CKNW Editorial
for June 27, 2001
There is something very curious in this land of ours. If I want to get a lawyer, I hire one and pay the agreed upon fee. If I want a notary ... same thing. If I want my car fixed, I can shop around and find the deal that best suits me. If I want my teeth fixed I go to a dentist and upon my agreeing to pay his fee, the work will be done. But if I want to see a doctor and get an operation done, I must do it according to government diktat. Now I'm quite at liberty as a free Canadian, to take my bad knee to Bellingham or Seattle and have it fixed ... but I'm not at liberty to take it to a Canadian surgeon unless I get into a year long lineup first. Now, of course, I'm exempt from that lineup if I play for the Vancouver Canucks but that's another story.
What I'm driving at here is that we Canadians, with Medicare, have abandoned a pretty basic right - to seek professional advice and help in our own country where and when we want it and pay for it ... though we're quite at liberty to take our problems and our money 10 miles south and exercise that liberty.
It is said, of course, that the only way publicly financed health care can work is if we all surrender our right to choose ... that Canadian society has agreed to eliminate this basic right in order to have universal health care paid for out of the public purse.
Two points - we don't deny this basic right in all cases, eye surgery being one very good example. How is it that I forgo my liberty when it comes to fixing my knee but don't if it's my eyes that need fixing?
It is argued, of course, that we must all give up out liberty to make private arrangements for health care or the public system will fail.
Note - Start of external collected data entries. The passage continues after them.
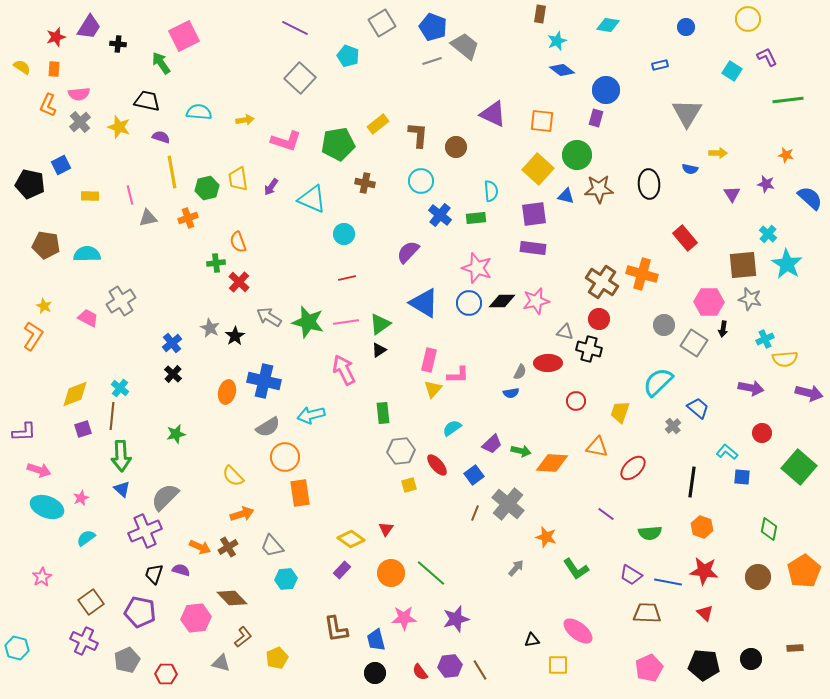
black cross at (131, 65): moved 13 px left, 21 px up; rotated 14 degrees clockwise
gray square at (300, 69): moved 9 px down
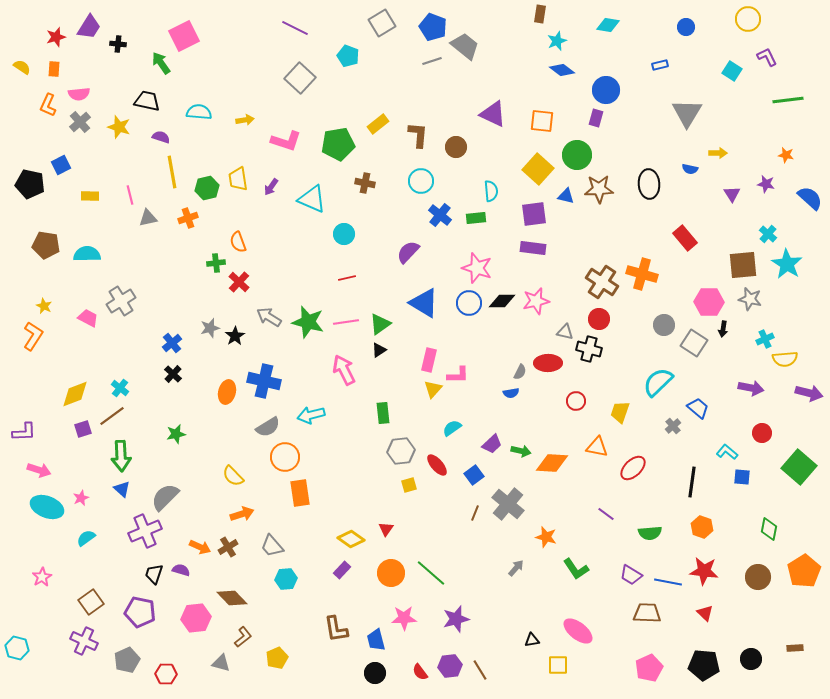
gray star at (210, 328): rotated 30 degrees clockwise
brown line at (112, 416): rotated 48 degrees clockwise
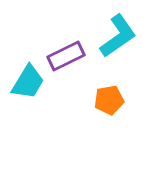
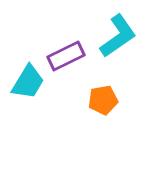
orange pentagon: moved 6 px left
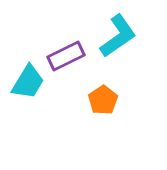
orange pentagon: rotated 24 degrees counterclockwise
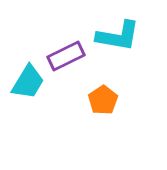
cyan L-shape: rotated 45 degrees clockwise
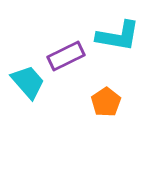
cyan trapezoid: rotated 72 degrees counterclockwise
orange pentagon: moved 3 px right, 2 px down
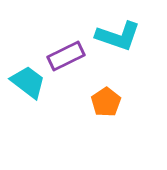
cyan L-shape: rotated 9 degrees clockwise
cyan trapezoid: rotated 12 degrees counterclockwise
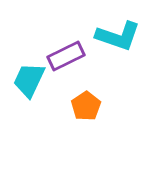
cyan trapezoid: moved 1 px right, 2 px up; rotated 102 degrees counterclockwise
orange pentagon: moved 20 px left, 4 px down
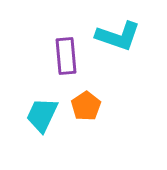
purple rectangle: rotated 69 degrees counterclockwise
cyan trapezoid: moved 13 px right, 35 px down
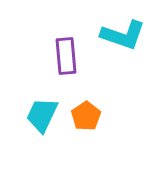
cyan L-shape: moved 5 px right, 1 px up
orange pentagon: moved 10 px down
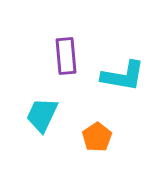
cyan L-shape: moved 41 px down; rotated 9 degrees counterclockwise
orange pentagon: moved 11 px right, 21 px down
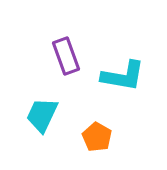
purple rectangle: rotated 15 degrees counterclockwise
orange pentagon: rotated 8 degrees counterclockwise
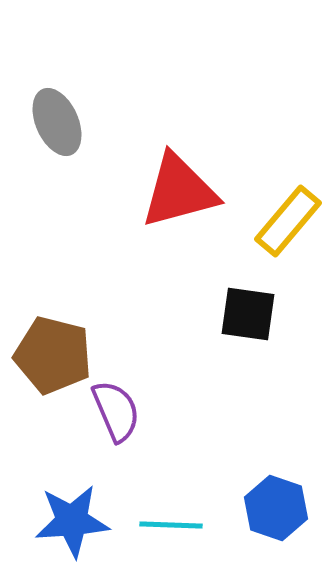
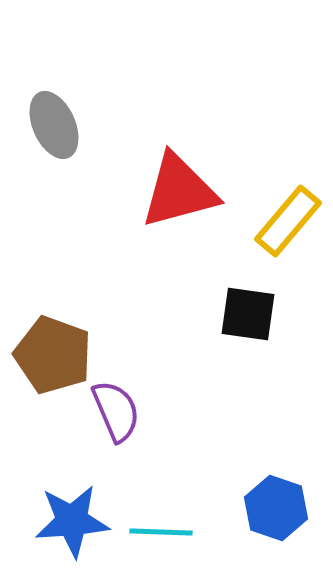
gray ellipse: moved 3 px left, 3 px down
brown pentagon: rotated 6 degrees clockwise
cyan line: moved 10 px left, 7 px down
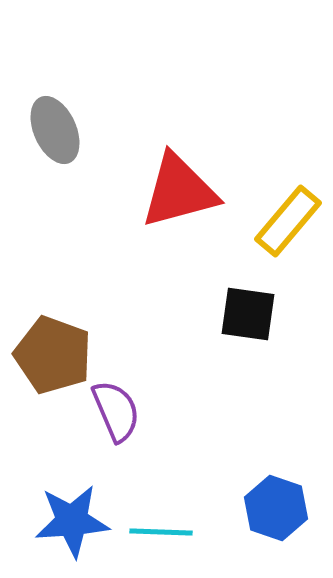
gray ellipse: moved 1 px right, 5 px down
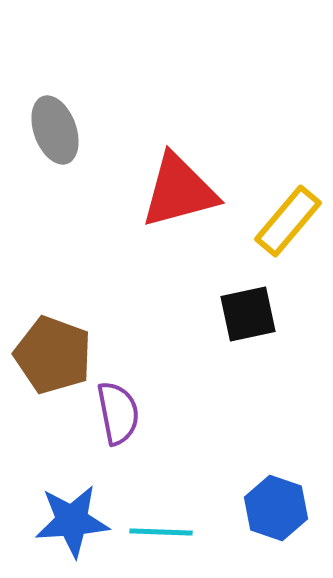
gray ellipse: rotated 4 degrees clockwise
black square: rotated 20 degrees counterclockwise
purple semicircle: moved 2 px right, 2 px down; rotated 12 degrees clockwise
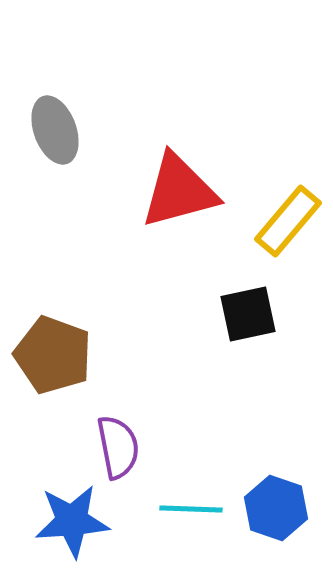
purple semicircle: moved 34 px down
cyan line: moved 30 px right, 23 px up
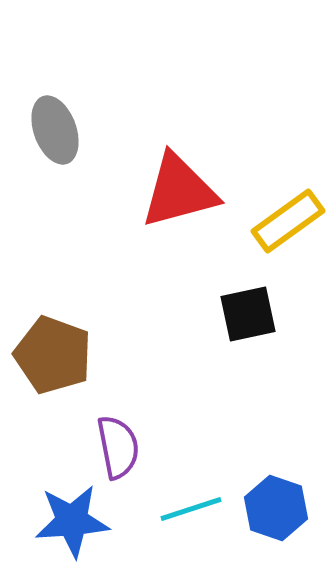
yellow rectangle: rotated 14 degrees clockwise
cyan line: rotated 20 degrees counterclockwise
I have some philosophical problems with that argument but let's deal with the practical implications. The next health budget in BC will be in the range of 10 billion dollars, ten times what it was 20 years ago. And what do we have to show for it?
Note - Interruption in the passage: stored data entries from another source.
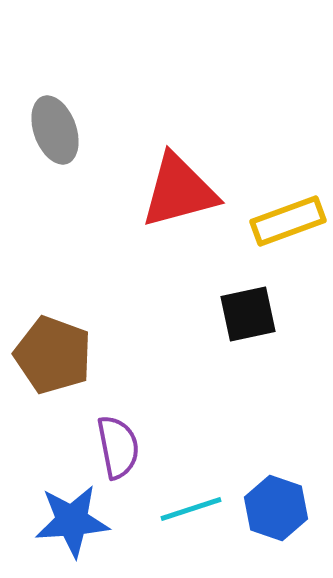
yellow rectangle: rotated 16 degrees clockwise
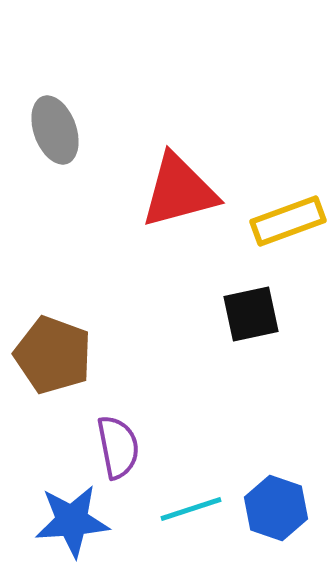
black square: moved 3 px right
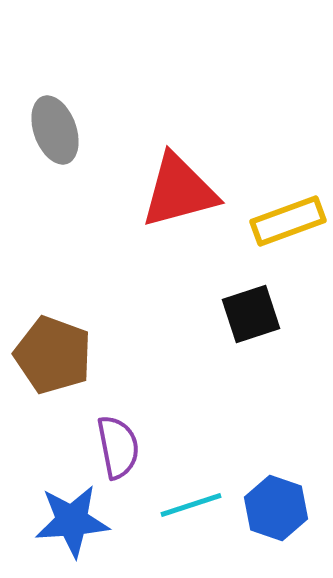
black square: rotated 6 degrees counterclockwise
cyan line: moved 4 px up
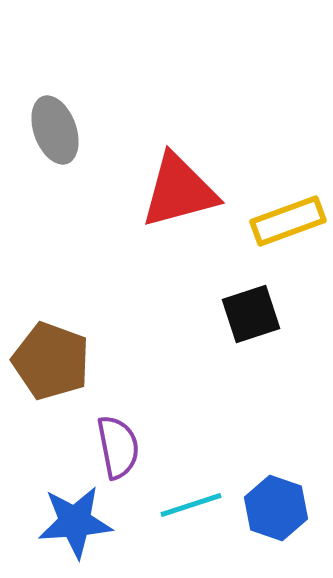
brown pentagon: moved 2 px left, 6 px down
blue star: moved 3 px right, 1 px down
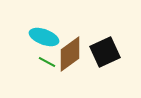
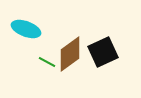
cyan ellipse: moved 18 px left, 8 px up
black square: moved 2 px left
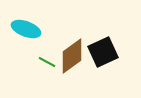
brown diamond: moved 2 px right, 2 px down
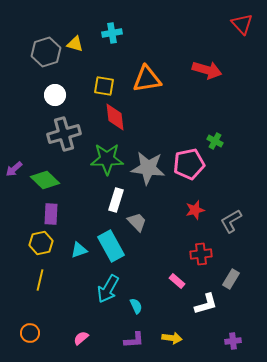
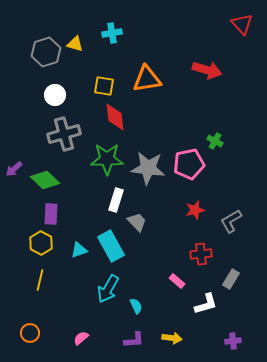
yellow hexagon: rotated 20 degrees counterclockwise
Emergency rooms in turmoil and unable to handle the traffic. A nurses
strike that will result in an increase of almost ¼ in nurses wages - I'm not denying the
justice of this, only stating the financial burden. We have a doctors dispute in general
and a serious dispute over rural health services. We will see a substantial increase in
other health workers wages. We have
woefully inadequate long term care facilities so that a totally unacceptable number of
acute care beds are occupied by long term care patients. We have surgical wait lists -
except for hockey players and other preferred citizens - that are hopelessly long and
which present a real danger to health and indeed life. We have virtually no preventive
heath initiatives indeed preventive health practitioners are discriminated against
by the system. We have mental health patients wandering the streets homeless. Our mental
health services to young people are appalling and the government can't even decide what
ministry to put them in. Our equipment is lacking or so obsolete that we can't even give
it away to third world countries.
This is the publicly financed health system our politicians get se dewy-eyed about and for which we gave up our civil liberty to buy medical services if we wish.
No one, least of all I - would wish to have a system like the United States where some 50 million citizens are uninsured. (Actually it is not the unemployed poor and elderly badly hit under that so-called system for they are entitled to Medicare and Medicaid - it is the working poor and lower middle class who have some means or some savings that are wiped out with a medical disaster.) But I think all British Columbians ... all Canadians are entitled to look to the authorities in Ottawa and Victoria and say "look here! This publicly funded, exclusionary health system you boast about is nowhere near what it's cracked up to be. In fact it's bankrupt and as the baby boomers age, will become catastrophic. We say that we must find a fair and equitable way to get private capital injected into the system ... you say no, we are committed to medicare". We respond "then tell us how you are going to clean up the system and make it work ... make it be responsive to the needs of Canadians."
It's time that we all took the blinders off and looked at the system for what it is and worked towards solution, however philosophically repugnant they may be to some politicians and their supporters.